One day the poodle starts chasing butterflies and before long, Cuddles discovers that she's lost. Wandering about, she notices a leopard heading rapidly in her direction with the intention of having lunch.

The old poodle thinks, "Oh, oh! I'm in deep crap now!" Noticing some bones on the ground close by, she immediately settles down to chew on the bones with her back to the approaching cat. Just as the leopard is about to leap, the old poodle exclaims loudly, "Boy, that was one delicious leopard! I wonder if there are any more around here?"

Hearing this, the young leopard halts his attack in mid-strike, a look of terror comes over him and he slinks away into the trees. "Whew", says the leopard, "That was close. That old poodle nearly had me!"

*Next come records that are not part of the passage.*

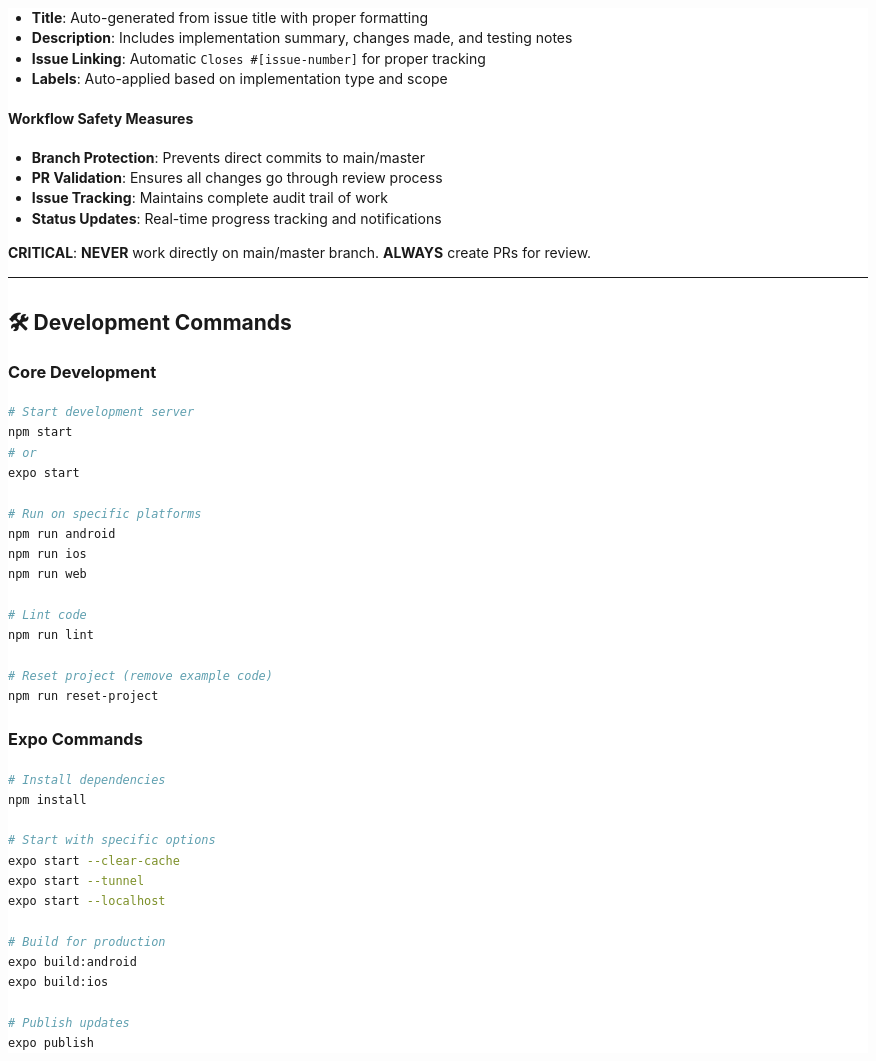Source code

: - **Title**: Auto-generated from issue title with proper formatting
- **Description**: Includes implementation summary, changes made, and testing notes
- **Issue Linking**: Automatic `Closes #[issue-number]` for proper tracking
- **Labels**: Auto-applied based on implementation type and scope

#### Workflow Safety Measures

- **Branch Protection**: Prevents direct commits to main/master
- **PR Validation**: Ensures all changes go through review process
- **Issue Tracking**: Maintains complete audit trail of work
- **Status Updates**: Real-time progress tracking and notifications

**CRITICAL**: **NEVER** work directly on main/master branch. **ALWAYS** create PRs for review.

---

## 🛠️ Development Commands

### Core Development

```bash
# Start development server
npm start
# or
expo start

# Run on specific platforms
npm run android
npm run ios
npm run web

# Lint code
npm run lint

# Reset project (remove example code)
npm run reset-project
```

### Expo Commands

```bash
# Install dependencies
npm install

# Start with specific options
expo start --clear-cache
expo start --tunnel
expo start --localhost

# Build for production
expo build:android
expo build:ios

# Publish updates
expo publish
```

Meanwhile, a monkey who had been watching the whole scene from a nearby tree, figures he can put this knowledge to good use and trade it for protection from the leopard. So off he goes, but the old poodle sees him heading after the leopard with great speed, and figures that something must be up. The monkey soon catches up with the leopard, spills the beans and strikes a deal for himself with the leopard.

The young leopard is furious at being made a fool of and says, "Here, monkey, hop on my back and see what's going to happen to that conniving canine!"

Now, the old poodle sees the leopard coming with the monkey on his back and thinks, "What am I going to do now?", but instead of running, the dog sits
down with her back to her attackers, pretending she hasn't seen them yet, and just when they get close enough to hear, the old poodle says: "Where's that damn monkey? I sent him off an hour ago to bring me another leopard!"

Moral of this story:

Don't mess with old farts. Age and treachery will always overcome youth and skill!

Bullshit and brilliance only come with age and experience!

Posted: Mon May 16, 2005 9:35 pm
by gailr
Henri
"Forty," he said. There was silence on the telephone. Brendan hung in there. "Forty or 45," he said.
I remember a college friend telling me that her mom was 42. We thought that was hilarious! Not so hilarious, anymore... :wink:

Good story, Larry! It reminded me of a poster I saw once--and I found this version on the web:
Image

gailr

Posted: Tue Jun 07, 2005 3:29 pm
by Stargzer
ARF!

When our old beagle came back from surgery (removal of a fatty tumor the size of a softball from his abdomen as well as a small lump on the top of his head) I called him "Frankenbeagle" because of the wire stitches on his head and his zoned-out look from the meds he was on.